(Saved entries)
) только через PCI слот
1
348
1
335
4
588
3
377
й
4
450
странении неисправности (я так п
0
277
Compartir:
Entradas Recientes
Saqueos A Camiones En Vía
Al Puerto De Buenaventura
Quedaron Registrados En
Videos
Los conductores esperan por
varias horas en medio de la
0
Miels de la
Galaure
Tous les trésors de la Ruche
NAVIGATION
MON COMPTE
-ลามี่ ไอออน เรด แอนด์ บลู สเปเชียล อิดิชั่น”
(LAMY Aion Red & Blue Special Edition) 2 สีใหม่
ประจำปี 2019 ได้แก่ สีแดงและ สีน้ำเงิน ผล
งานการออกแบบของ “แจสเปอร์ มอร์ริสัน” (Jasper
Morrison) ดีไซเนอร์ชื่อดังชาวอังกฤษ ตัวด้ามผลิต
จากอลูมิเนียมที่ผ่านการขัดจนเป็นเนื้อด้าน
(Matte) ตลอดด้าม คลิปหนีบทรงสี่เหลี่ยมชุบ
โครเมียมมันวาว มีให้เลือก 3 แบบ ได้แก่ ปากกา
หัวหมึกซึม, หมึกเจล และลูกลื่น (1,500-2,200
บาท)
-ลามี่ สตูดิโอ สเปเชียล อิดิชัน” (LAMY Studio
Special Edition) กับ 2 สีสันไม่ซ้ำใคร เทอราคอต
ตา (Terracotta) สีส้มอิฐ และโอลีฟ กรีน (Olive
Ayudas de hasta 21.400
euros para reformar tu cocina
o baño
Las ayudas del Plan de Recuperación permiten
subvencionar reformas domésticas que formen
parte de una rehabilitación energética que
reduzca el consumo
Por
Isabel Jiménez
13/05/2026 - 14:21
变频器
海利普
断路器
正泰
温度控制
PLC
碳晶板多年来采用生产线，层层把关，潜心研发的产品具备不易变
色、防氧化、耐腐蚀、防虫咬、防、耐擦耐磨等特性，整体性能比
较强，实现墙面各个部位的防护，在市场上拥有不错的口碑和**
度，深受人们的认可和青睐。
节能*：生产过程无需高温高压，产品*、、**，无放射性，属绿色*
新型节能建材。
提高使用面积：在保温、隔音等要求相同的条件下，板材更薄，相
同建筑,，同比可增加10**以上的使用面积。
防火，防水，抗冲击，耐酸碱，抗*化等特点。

• _AIM OF THE TASK_:
Repeat every line of the listing above, keeping each character and line break unchanged.

• _TASK SOLUTION_:
) только через PCI слот
1
348
1
335
4
588
3
377
й
4
450
странении неисправности (я так п
0
277
Compartir:
Entradas Recientes
Saqueos A Camiones En Vía
Al Puerto De Buenaventura
Quedaron Registrados En
Videos
Los conductores esperan por
varias horas en medio de la
0
Miels de la
Galaure
Tous les trésors de la Ruche
NAVIGATION
MON COMPTE
-ลามี่ ไอออน เรด แอนด์ บลู สเปเชียล อิดิชั่น”
(LAMY Aion Red & Blue Special Edition) 2 สีใหม่
ประจำปี 2019 ได้แก่ สีแดงและ สีน้ำเงิน ผล
งานการออกแบบของ “แจสเปอร์ มอร์ริสัน” (Jasper
Morrison) ดีไซเนอร์ชื่อดังชาวอังกฤษ ตัวด้ามผลิต
จากอลูมิเนียมที่ผ่านการขัดจนเป็นเนื้อด้าน
(Matte) ตลอดด้าม คลิปหนีบทรงสี่เหลี่ยมชุบ
โครเมียมมันวาว มีให้เลือก 3 แบบ ได้แก่ ปากกา
หัวหมึกซึม, หมึกเจล และลูกลื่น (1,500-2,200
บาท)
-ลามี่ สตูดิโอ สเปเชียล อิดิชัน” (LAMY Studio
Special Edition) กับ 2 สีสันไม่ซ้ำใคร เทอราคอต
ตา (Terracotta) สีส้มอิฐ และโอลีฟ กรีน (Olive
Ayudas de hasta 21.400
euros para reformar tu cocina
o baño
Las ayudas del Plan de Recuperación permiten
subvencionar reformas domésticas que formen
parte de una rehabilitación energética que
reduzca el consumo
Por
Isabel Jiménez
13/05/2026 - 14:21
变频器
海利普
断路器
正泰
温度控制
PLC
碳晶板多年来采用生产线，层层把关，潜心研发的产品具备不易变
色、防氧化、耐腐蚀、防虫咬、防、耐擦耐磨等特性，整体性能比
较强，实现墙面各个部位的防护，在市场上拥有不错的口碑和**
度，深受人们的认可和青睐。
节能*：生产过程无需高温高压，产品*、、**，无放射性，属绿色*
新型节能建材。
提高使用面积：在保温、隔音等要求相同的条件下，板材更薄，相
同建筑,，同比可增加10**以上的使用面积。
防火，防水，抗冲击，耐酸碱，抗*化等特点。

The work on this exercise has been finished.